Habla en el libro de un tipo de intelectuales como Benedetto Croce o Luigi Albertini, director del Corriere della Sera, que pensaron que era mejor dejar entrar al monstruo para domesticarlo desde las instituciones. ¿Ha sucedido ahora lo mismo?
Ese fue un gran error, sí. Y me empujó a publicar al final de cada capítulo un pequeño apartado de documentos contemporáneos. Es una narración paralela, pero demuestra cómo hombres de gran inteligencia como Croce fueron ciegos respecto a sí mismos. Mussolini fue al teatro de San Carlo en la vigilia de la Marcha sobre Roma e hizo su típica representación delante de la burguesía napolitana. Croce, el máximo exponente del pensamiento liberal, aplaudió divertido. Sus alumnos, desconcertados y tristes, le pidieron explicaciones, pero él respondió: “Bah, la política es siempre teatro. Y este personaje es solo algo más histriónico que los demás”. Croce no entendió nada del fascismo cuando se constituía.
Nos pasa todavía cuando justificamos a determinados personajes por su simpatía o cercanía. Sucedió con Berlusconi…

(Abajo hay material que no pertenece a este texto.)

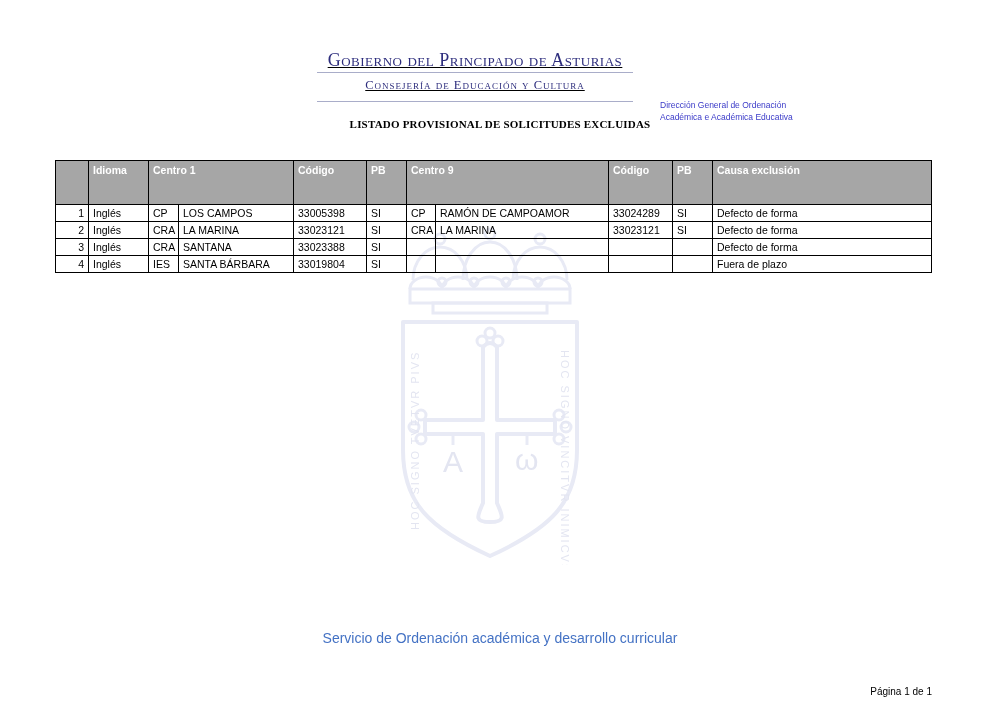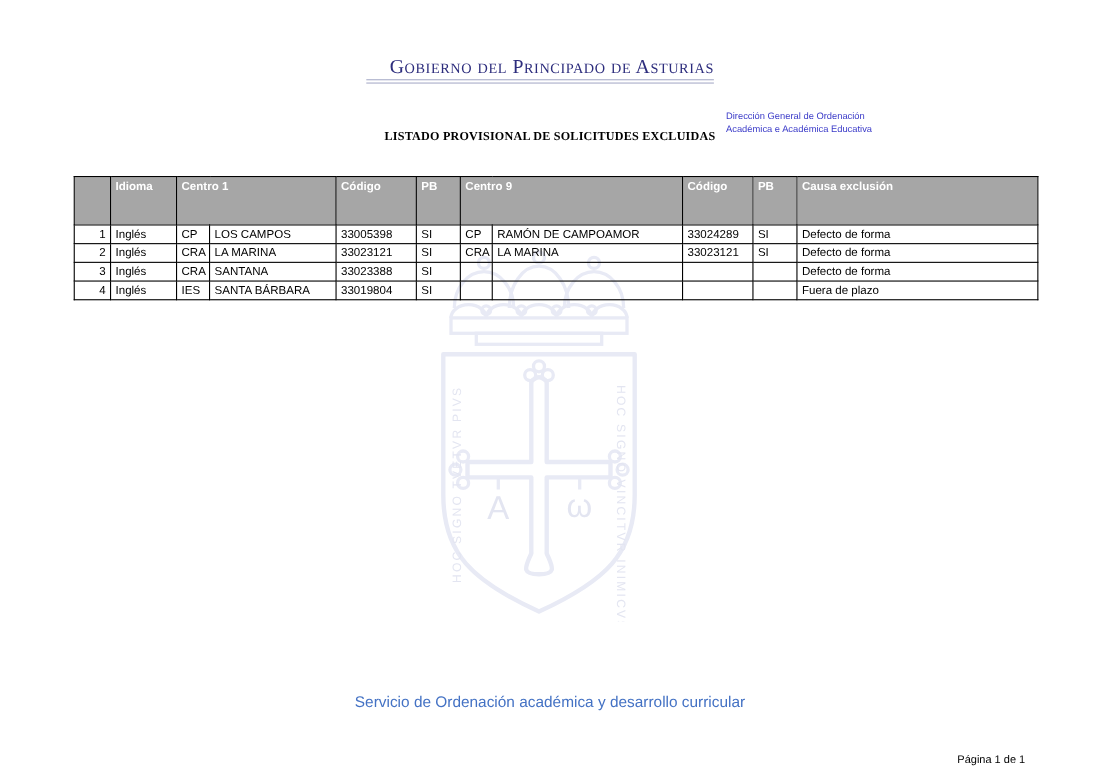"Gobierno del Principado de Asturias" .gov-header { left: 333px -> 317px; text-align: right -> center; text-decoration: none -> underline }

El riesgo más grande es que ese rasgo humano que llega a través de la caricatura de esta tipología de líder, desde Donald Trump hasta Boris Johnson, les proporciona una enorme popularidad. Nos reímos de la gestualidad de Mussolini, pero no entendemos que estaba llevando a cabo una revolución total poniendo el cuerpo en el centro de la comunicación política. Eso es algo que ningún político, recluidos hasta entonces en las estancias secretas del poder, había hecho. Hoy ridiculizamos a Trump por su físico o a Salvini por su vulgaridad, pero así ganan miles de electores que piensan que los imbéciles somos nosotros por fijarnos en esas cosas. Se sienten acogidos por esa humanidad, porque la mayoría de gente somos así: ridículos y grotescos. Y si les liquidamos con desprecio, perderemos la simpatía de todos ellos. No deberíamos decir que Trump es ridículo o que viste mal… Hay que recordar que es un criminal porque retiró la firma de los acuerdos de París o que es un machista. Sucedió también con Berlusconi. Su problema no era la vulgaridad. Sus culpas, obviamente, fueron otras.